- Gramberg Ranch
- U.S. National Register of Historic Places
- U.S. Historic district
- Location: 14895 Lower Spring Rd., about 7 miles (11 km) northeast of Hermosa, South Dakota
- Coordinates: 43°54′30″N 103°05′02″W﻿ / ﻿43.90833°N 103.08389°W
- Area: 160 acres (0.65 km^{2})
- Built: 1885, 1936
- Built by: Gramberg, William
- Architectural style: Folk German
- NRHP reference No.: 99001584
- Added to NRHP: December 17, 1999

= Gramberg Ranch =

Historic ranch in South Dakota, US

The Gramberg Ranch, in Pennington County, South Dakota near Hermosa, was listed on the National Register of Historic Places in 1999. The listing included eight contributing buildings, six contributing structures, and four contributing sites.

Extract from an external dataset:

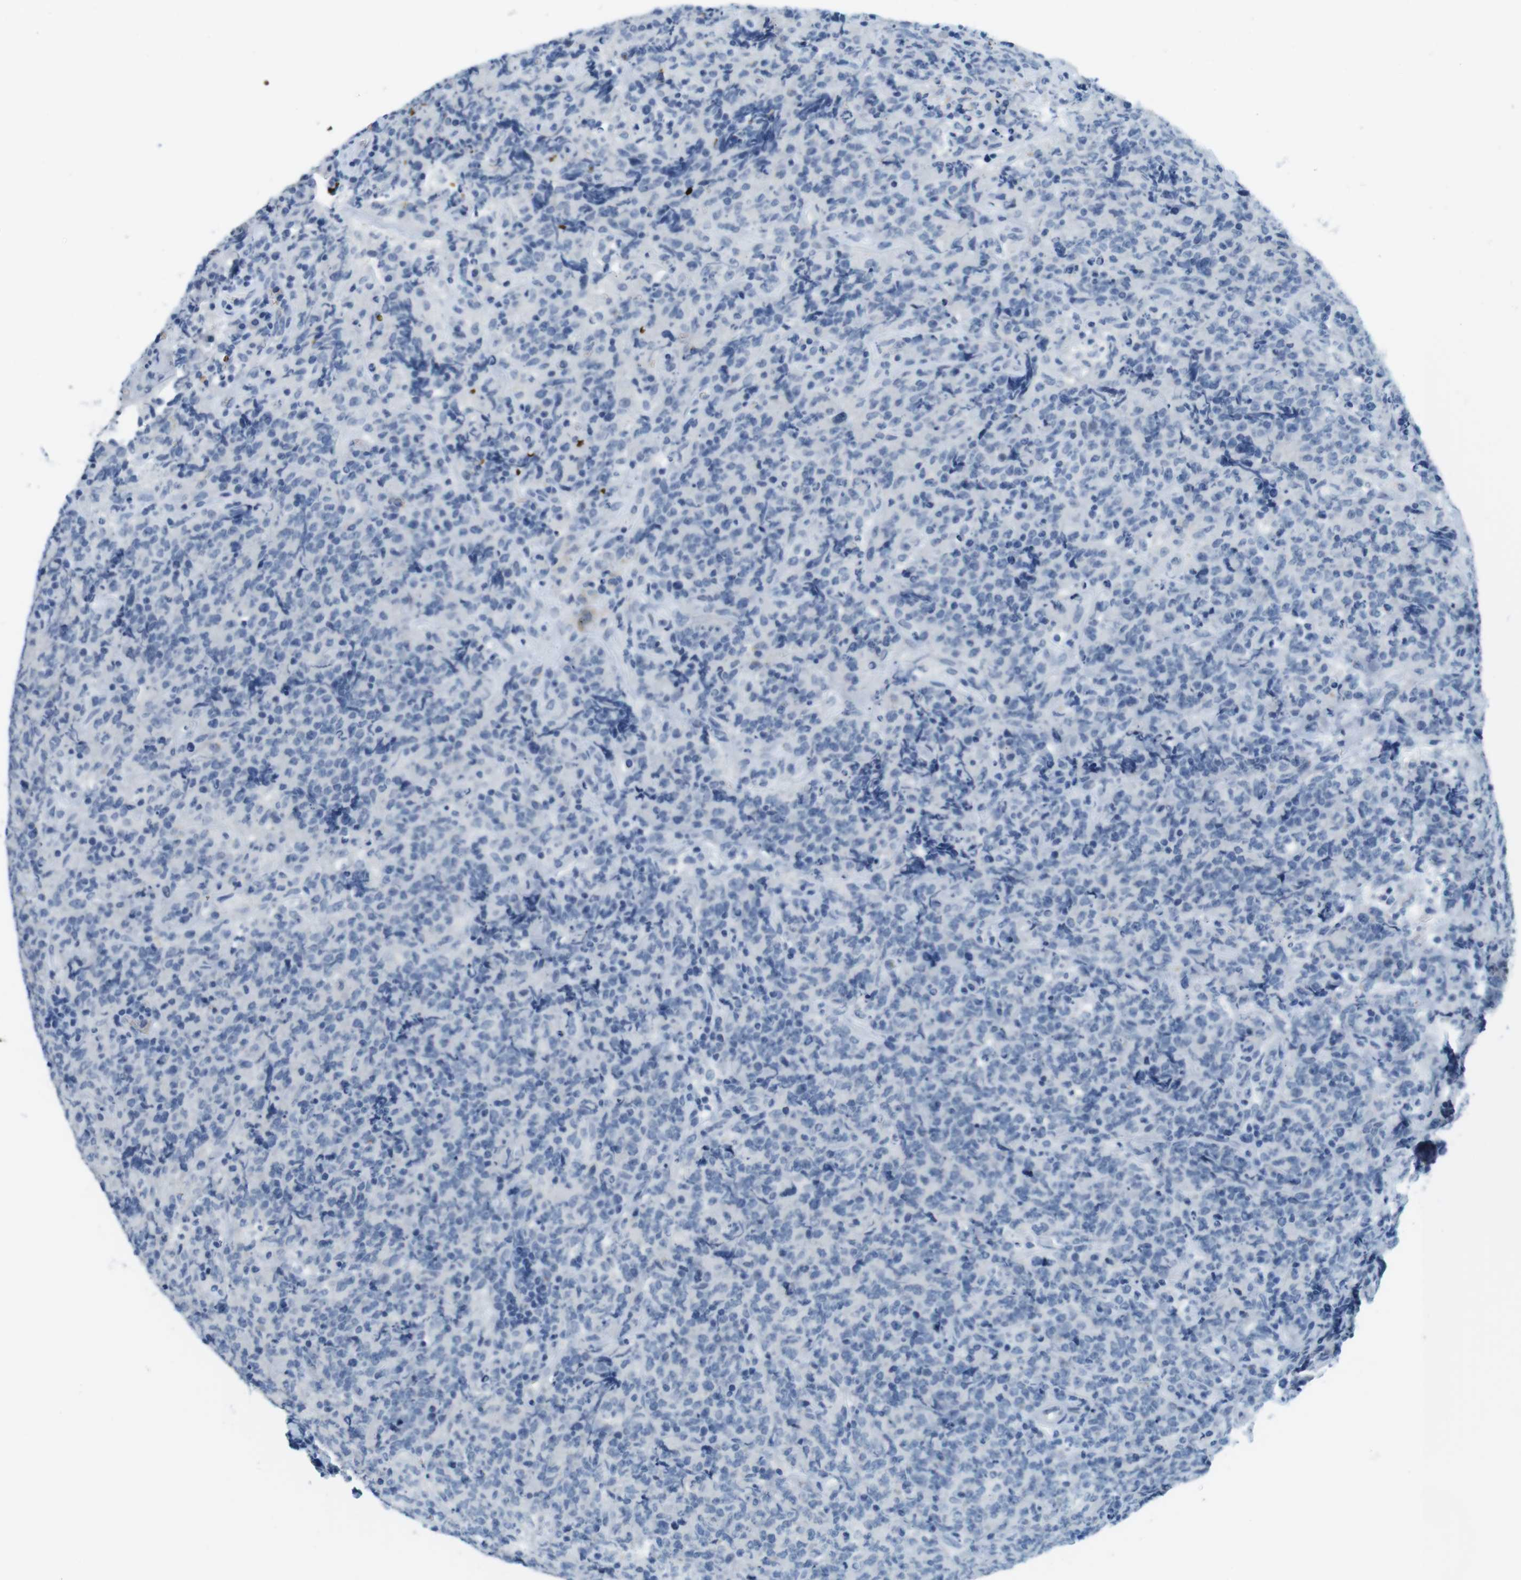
{"staining": {"intensity": "negative", "quantity": "none", "location": "none"}, "tissue": "lymphoma", "cell_type": "Tumor cells", "image_type": "cancer", "snomed": [{"axis": "morphology", "description": "Malignant lymphoma, non-Hodgkin's type, High grade"}, {"axis": "topography", "description": "Tonsil"}], "caption": "A histopathology image of high-grade malignant lymphoma, non-Hodgkin's type stained for a protein shows no brown staining in tumor cells.", "gene": "TFAP2C", "patient": {"sex": "female", "age": 36}}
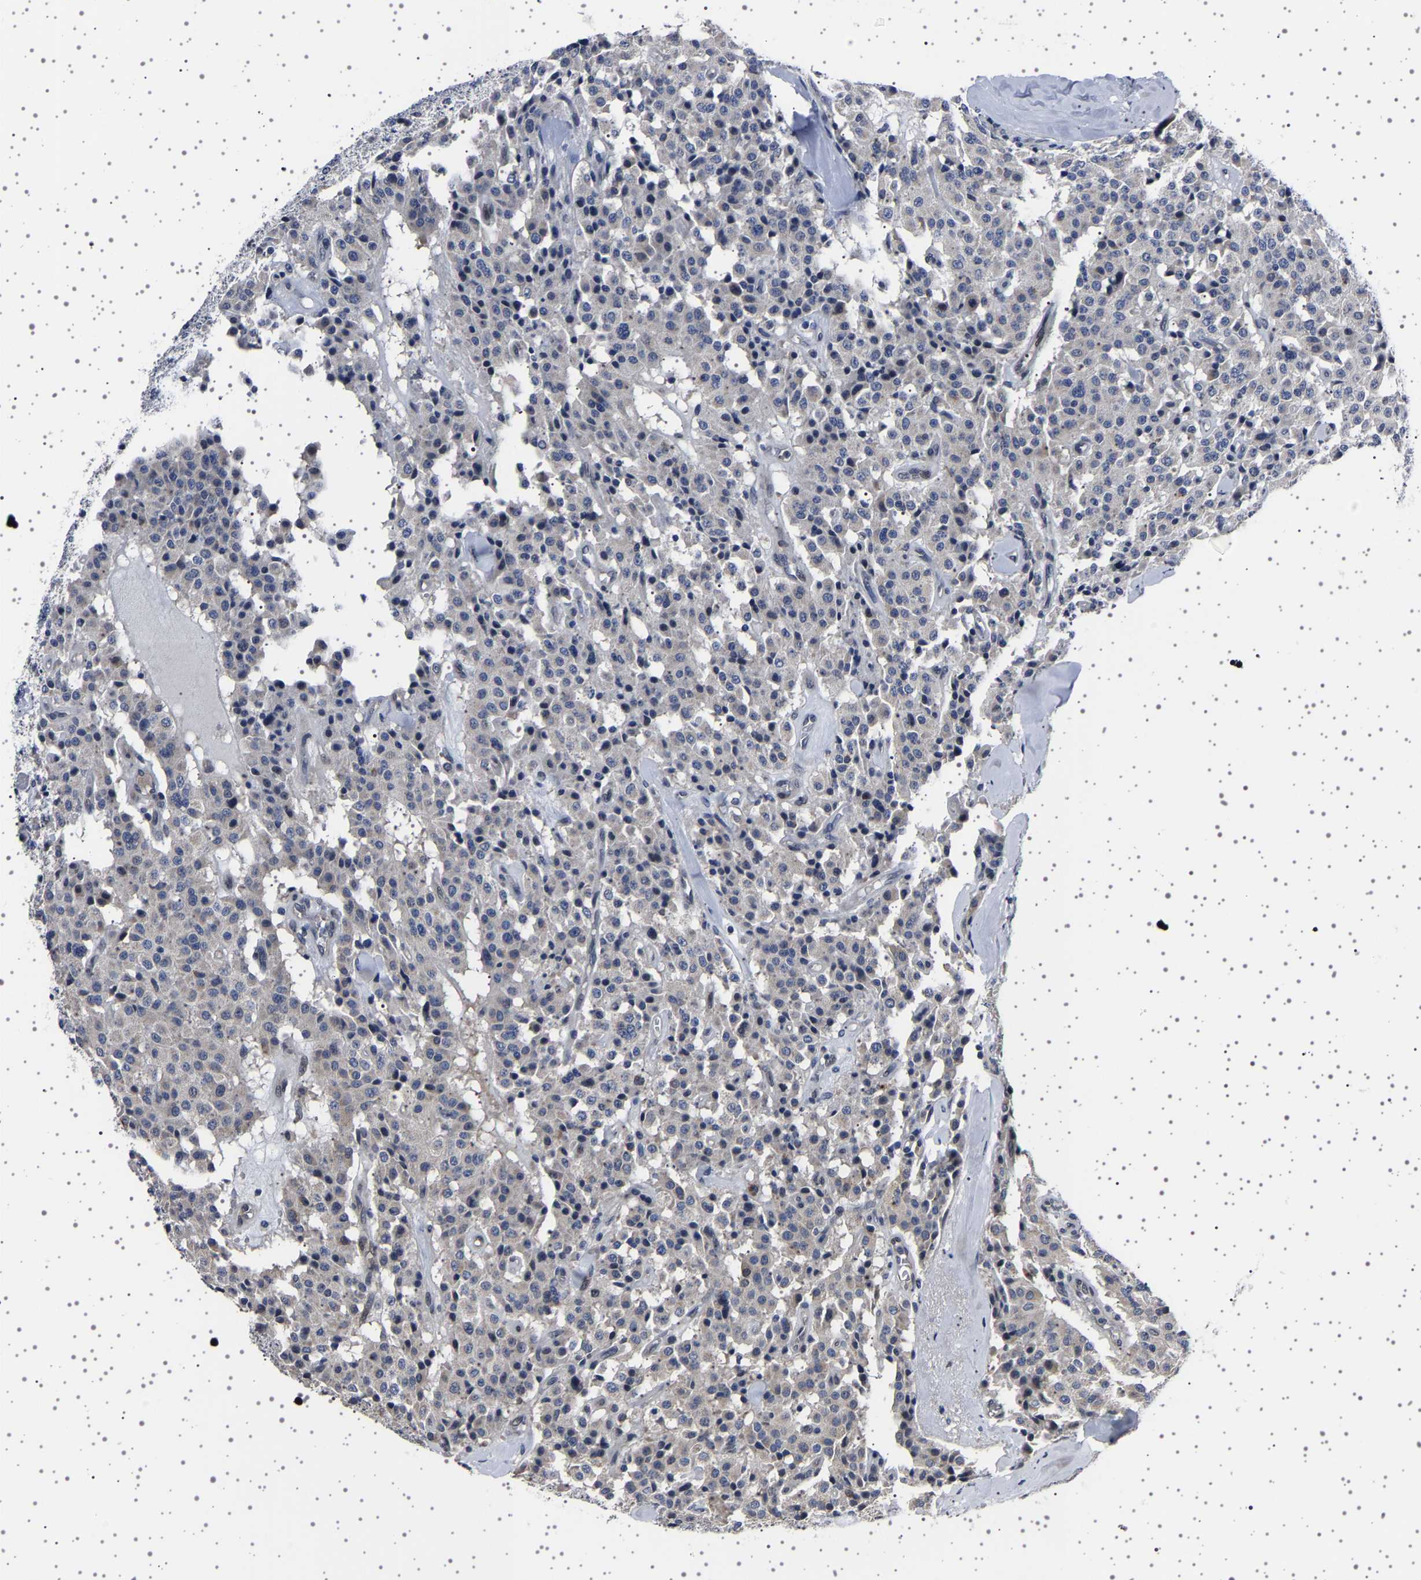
{"staining": {"intensity": "negative", "quantity": "none", "location": "none"}, "tissue": "carcinoid", "cell_type": "Tumor cells", "image_type": "cancer", "snomed": [{"axis": "morphology", "description": "Carcinoid, malignant, NOS"}, {"axis": "topography", "description": "Lung"}], "caption": "Immunohistochemistry (IHC) image of neoplastic tissue: carcinoid stained with DAB reveals no significant protein staining in tumor cells.", "gene": "IL10RB", "patient": {"sex": "male", "age": 30}}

The main house is a two-story, square plan, hipped roof structure started in 1885; it was further developed in years up to 1936. It is a common bond brick building on a brick foundation.

Other buildings and structures include:
- privy
- chicken house
- granary (c.1894)
- schoolhouse, moved onto the property in 1940s to serve as a bunkhouse
- blacksmith shop
- milking barn
- hog house
- barn
- shed
- livestock shed
- kiln site
- frame house site, of house which served from c. 1888 until 1936
- four wells
The general ranch landscape is also considered a resource in the listing.